“God will have thought of something”

Jens Spahn at the Catholic Day in Munster 2018 © Rolf Vennenbernd

He was an altar boy, went to an Episcopal school and is a Catholic. And Jens Spahn would also have liked to become CDU chairman. An interview about faith, dealing with disappointment and the "meddling" of the official church in politics.

Interviewer: How great was the disappointment after the election results for the CDU party chairmanship??

Jens Spahn (Federal Minister of Health and CDU politician): I started out to win. We humans always find it nicer to win than to lose. At the same time I have seen the polls and could read the mood. There I was somehow already prepared for it.

Nevertheless, it was important to me to make this offer, this candidacy, to take on responsibility from the younger generation and to set my own themes. That has been done quite well in this trial. Overall, this has done the party good. That's why I'm at peace with myself.

Interviewer: You say of yourself that you are a convinced Catholic. Does faith help you in such situations of disappointment??

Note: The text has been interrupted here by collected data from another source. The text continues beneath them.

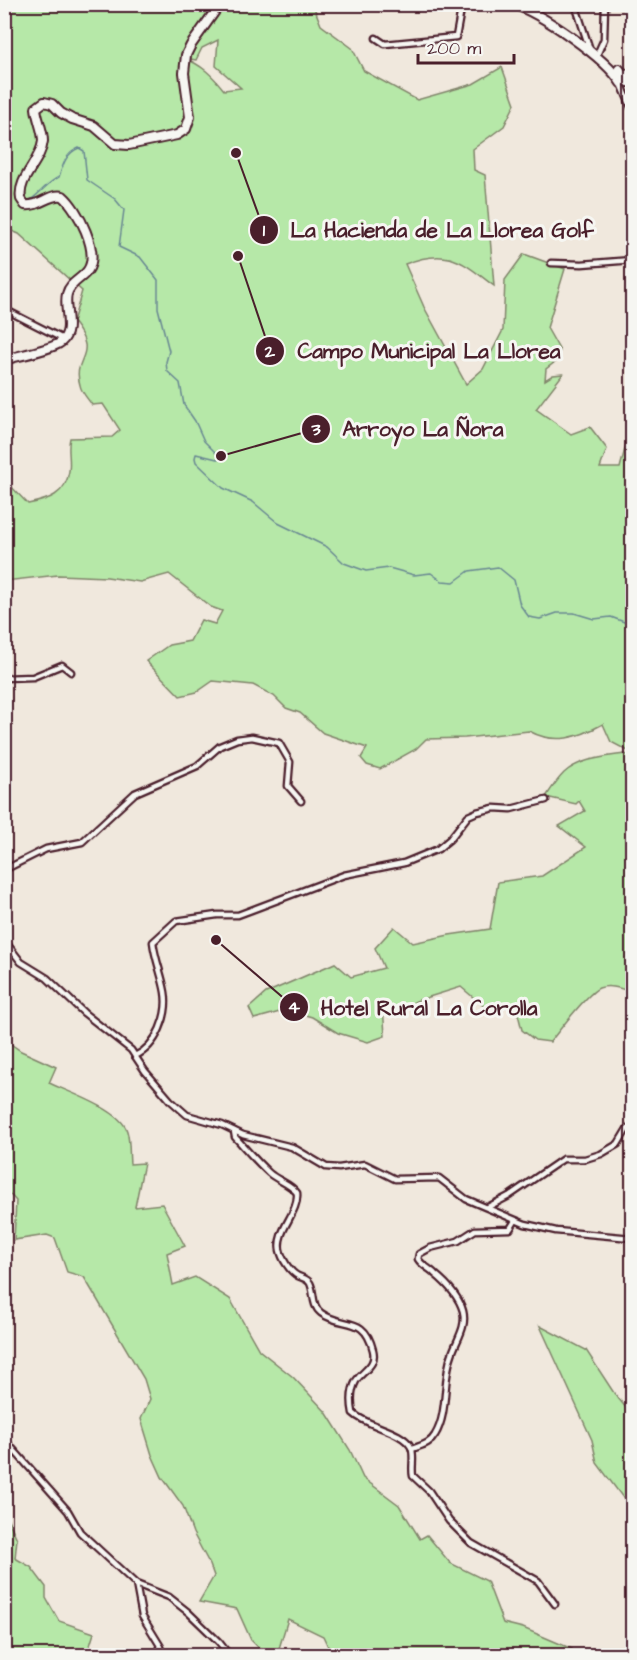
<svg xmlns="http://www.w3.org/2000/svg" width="637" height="1660" font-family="'Architects Daughter',sans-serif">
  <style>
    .green { fill: #b6e8a8; stroke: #80846a; stroke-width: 1.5; fill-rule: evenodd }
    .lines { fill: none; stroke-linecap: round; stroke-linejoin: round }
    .stream { stroke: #688792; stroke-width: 1.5 }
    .minor-casing { stroke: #4a1f2b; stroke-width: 9 }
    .highway-casing { stroke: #4a1f2b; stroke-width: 12 }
    .minor { stroke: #f6f6f2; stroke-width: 4.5 }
    .highway { stroke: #f6f6f2; stroke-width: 8 }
    .leader { fill: none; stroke: #4a1f2b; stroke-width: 2 }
    .callout-dot { fill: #4a1f2b; stroke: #f6f6f2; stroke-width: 2 }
    .mark-label { font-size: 18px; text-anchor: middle; font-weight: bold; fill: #fff }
    .callout-label { font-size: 21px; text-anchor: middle; font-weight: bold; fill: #4a1f2b; stroke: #f6f6f2; stroke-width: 6; stroke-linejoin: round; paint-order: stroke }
  </style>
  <rect width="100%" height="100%" fill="#f0e8dd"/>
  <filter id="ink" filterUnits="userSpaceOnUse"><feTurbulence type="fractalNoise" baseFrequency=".0167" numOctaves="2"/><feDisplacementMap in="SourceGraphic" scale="12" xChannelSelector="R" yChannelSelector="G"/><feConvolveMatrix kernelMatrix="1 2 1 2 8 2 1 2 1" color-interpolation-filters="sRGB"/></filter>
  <g filter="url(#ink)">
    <g class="green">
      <path d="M4,5h309l8,20 31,23 12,23 53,29 56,-16 29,-17 13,37 -11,22 -31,23 1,21 11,5 9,111c-33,-25 -46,-39 -89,-22l19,43 42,77 17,-15 20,-39 2,-50 19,-26 41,15 -18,59 13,23 -5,11 -9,7 -1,11 8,-5 10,-1 -27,35 35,25 19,-7 17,22 -7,19h20l6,-23 6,-3v311l-21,-11 -8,-18c-25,14 -48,21 -74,7l-64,7 -39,1 -10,10 -36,20 -13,-4 -6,-7 6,-10 -44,-15 -23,-20 -14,-5 -12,-12 -21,-11 -40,-4 -16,11 -17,4 -34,-35 23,-16 21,-4 11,-21 14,4 7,-13 -11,-4 -42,-33 -29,8 -33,-5 -49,-2 -53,6v-101l23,24c20,-4 38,-9 41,-33 2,-11 -2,-22 1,-33l42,-1 8,-7 -17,-26 -11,1c-4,-6 -11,-13 -12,-20 -9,-29 21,-28 -7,-63l9,-31 -63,-57 -14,-6zM218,40l-2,26 25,22 -17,2c-12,-15 -22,-25 -40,-32l12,2 6,-12z"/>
      <path d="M624,754l8,2v236c-10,-3 -22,-8 -33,-4 -12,5 -39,42 -49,54l-15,-2 -13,-10 -6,-24 -29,3 -26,-22 -45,14 -18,11 -15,-7 2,31 -17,6 -30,-9 -26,-16 -25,-7 -33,9 -5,-11 17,-15 69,-30 16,14 33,-9 -9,-20 19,-21 19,16 36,-8 41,-6 8,-47 44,-6 44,-29 -27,-21 26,-15 -6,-10 -3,3 -30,-7c5,-8 11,-17 18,-24 15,-14 40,-16 60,-19z"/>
      <path d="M5,1040l16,11 35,16 -7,16c20,9 72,27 78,48 3,10 2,22 3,33l14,-1 -9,44 27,-3 23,42 -18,7 6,32 22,-8 35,22 29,51 34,27 33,35 24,38 13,28 36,27 21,34 7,-4 23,28 37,18 16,42 20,5 49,21 -3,6h-237l-9,-19 -35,-17 -11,36h-11l-15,-15 -14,-31 -38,-7 15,-26 -4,-11 -17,-32 -10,-27 -21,-29 -10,-22 -11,-36 9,-20 -6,-20 -60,-102 -17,-5 -12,-34 -8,-3 -33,5 2,-39 -12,-13z"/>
      <path d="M540,1326l46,24 28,43 18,22v95l-35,-47 -5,-23z"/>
      <path d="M5,1513l12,26 -2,19 16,9 15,20v11l13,23 35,12 -7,22h-82z"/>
    </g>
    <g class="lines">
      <path class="stream" d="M27,202c12,-6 19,-19 32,-25 4,-12 7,-24 20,-29l5,3 3,29 28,19 9,11 -5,37 21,10 18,23v28l11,43 -3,11 1,9 13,12 4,22 11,16 9,20 17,17 -4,1 -21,-5 -1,4 1,4 27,26 30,14 25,21 49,24 17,16 22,8 23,-3 25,7 17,-2 11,8 12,1 15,-11 29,-4 16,13 6,25 9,12 11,2 17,-6h17l20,6 17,-2 21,8"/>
      <g class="minor-casing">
        <g id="minor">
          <path d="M575,4l15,46"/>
          <path d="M376,38l9,6 71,-7 6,-33"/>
          <path d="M596,57l8,-18 1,-35"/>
          <path d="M621,83l11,26"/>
          <path d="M551,263l31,1 50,-4"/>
          <path d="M4,309l59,30"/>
          <path d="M4,678l29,-1 29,-12 9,7"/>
          <path d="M4,870l42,-21 36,-7 53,-49 62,-27 23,-20 17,-7 15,-2 27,6 11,19 -2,24 13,15"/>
          <path d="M4,940l17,22 26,16 37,35 47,37 14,21 25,29 17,15 35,10 21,10 49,12 34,20 13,1 26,-4 30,15 44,-1 27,21 59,25 31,7 76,7"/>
          <path d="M632,996v5"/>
          <path d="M135,1056c22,-10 34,-41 30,-64 -3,-17 -10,-33 -12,-50l23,-21 41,-6h21l106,-40 60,-12 34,-14 12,-10 18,-23 9,-4 17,-4 17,1 35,-9"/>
          <path d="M234,1131l1,6c11,12 22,25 34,36 9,8 22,11 28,20 2,20 -21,37 -17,57 2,9 10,22 18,26 4,2 9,2 12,7 5,10 1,22 11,30 22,16 43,1 52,37 4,16 -10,20 -17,31 -5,9 -5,22 -3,32 14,14 49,17 58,34 4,8 0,20 2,29l16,15 20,30 22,22 67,38 17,23"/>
          <path d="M488,1207l21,-11 54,-37h22l16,-5 17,-10 9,-15 5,-4"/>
          <path d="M4,1439l64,72 12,21 56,52 33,13 19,15 31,30 11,14"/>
          <path d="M412,1449c10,-4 18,-5 23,-14 14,-23 7,-56 17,-81 5,-15 15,-27 11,-43 -4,-14 -17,-28 -28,-37 -5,-6 -13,-8 -17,-15l1,-5 11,-6 28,-7 17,-11 35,-1 5,-8"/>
          <path d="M136,1584l6,32 19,31 2,9"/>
        </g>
      </g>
      <g class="highway-casing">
        <g id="highway">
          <path d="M512,4c28,8 95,55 109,79l4,-7 7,-4"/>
          <path d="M619,69l10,13 3,-4"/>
          <path d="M4,360c13,-4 49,-11 57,-18 14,-12 2,-33 6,-48 3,-12 15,-15 21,-24 12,-18 -10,-61 -25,-74 -14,-3 -23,11 -38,9l-4,-6c-4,-21 20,-37 22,-58 0,-11 -6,-22 -7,-33l8,-6 8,2 9,9 11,6 22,7 21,18 14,1 48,-10 9,-6 4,-12 -6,-44 2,-18 5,-10 29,-41"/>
        </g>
      </g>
      <use href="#minor" class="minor"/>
      <use href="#highway" class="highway"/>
    </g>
  </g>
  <path class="leader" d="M236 153L264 230M238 256L270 351M221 456L316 429M216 940L294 1007"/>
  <g class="callout-dot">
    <circle cx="236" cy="153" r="6"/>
    <circle cx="238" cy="256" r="6"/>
    <circle cx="221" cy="456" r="6"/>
    <circle cx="216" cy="940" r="6"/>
    <circle cx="264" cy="230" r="15"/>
    <circle cx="270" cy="351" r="15"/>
    <circle cx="316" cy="429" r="15"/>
    <circle cx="294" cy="1007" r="15"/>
  </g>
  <g class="mark-label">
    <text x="264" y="236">1</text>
    <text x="270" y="357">2</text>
    <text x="316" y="435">3</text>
    <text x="294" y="1013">4</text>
  </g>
  <g class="callout-label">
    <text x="442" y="237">La Hacienda de La Llorea Golf</text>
    <text x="429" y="358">Campo Municipal La Llorea</text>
    <text x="423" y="436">Arroyo La Ñora</text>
    <text x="429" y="1015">Hotel Rural La Corolla</text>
  </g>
  <rect width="637" height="1660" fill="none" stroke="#f6f6f2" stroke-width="24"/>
  <rect x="12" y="12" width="613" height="1636" fill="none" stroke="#4a1f2b" stroke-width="2" filter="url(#ink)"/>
  <path d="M418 54v9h96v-9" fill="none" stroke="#4a1f2b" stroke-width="3"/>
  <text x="427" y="54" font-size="18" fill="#4a1f2b" stroke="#f6f6f2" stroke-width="4.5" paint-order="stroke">200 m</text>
</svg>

Spahn: Yes. In any case, it makes me more relaxed in all situations in life, even if one makes a small mistake or has a slip of the tongue. We humans have strengths and weaknesses. We make mistakes. We sometimes let ourselves be tempted. Knowing that you are always in someone's hands and that you are accepted as such, even with your weaknesses, is rearing. For me, being Catholic, especially in connection with politics, is above all a question of attitude, which also gives inner peace.

Interviewer: Do you feel safe in your church, when your church calls homosexuality a sin, for example, and thus rejects and condemns your own personal life model??

Spahn: I have known this for a few years as well. I always say to myself: The good Lord must have thought of something that I am the way I am. That is the decisive part for me, to be at peace with myself, my faith and my God, so to speak.

I take note of the statements I read these days from the Catholic Church, in part also from the pope. Sometimes I also wonder. But I also don't feel like getting upset about it anymore.

Interviewer: On which political ies are you guided by your faith?? Find concrete examples?

Spahn: There are seldom points where it really becomes very concrete. I don't think I can derive a Hartz IV rate from faith. So how high should it be. Whether five euros more or less.

But when it comes to the protection of life – these are, of course, ies that also concern me in the Ministry of Health – then it becomes very, very fundamental. And then I am also a Catholic.

I don't think we as human beings should define when life begins and how life is worth living. Every life has its right and its dignity and is worth living. We should not somehow get to the point – see euthanasia – of defining when life is no longer worth living. The moment a person presumes to want to define it, he plays God. This quickly creates an imbalance.

Interviewer: That is, that's where you bring the conviction from your faith into politics with you. Nevertheless, you wrote an article some time ago criticizing bishops who speak out on factual ies of the day's politics. Why?

Spahn: Because I think that sometimes the official church and the official representatives have to be careful that it's still about church and not that it's just another social association. Caritas is doing its work and so are many other Catholic associations. I myself am very involved in the KJG (Catholic Young Community). d. Red.) and in the BDKJ (Federation of German Catholic Youth, note. d. Red.) been. But when it comes to the church, to pastoral care and to faith, this is the decisive component.

My main concern is to find consolation. The questions "why", "where from" and "where to" are the core questions of faith and not the question how high the Hartz IV rate is. That one is important, but that one, in my view at least, is not first a question for bishops to comment on. Or the question of how we resolve certain everyday political ies, up to and including some debates on migration or security policy. If you are too often involved in everyday politics, then at some point, I believe, it is also more difficult to take a credible and credible position in the truest sense of the word on very fundamental ies.

The interview was conducted by Verena Troster.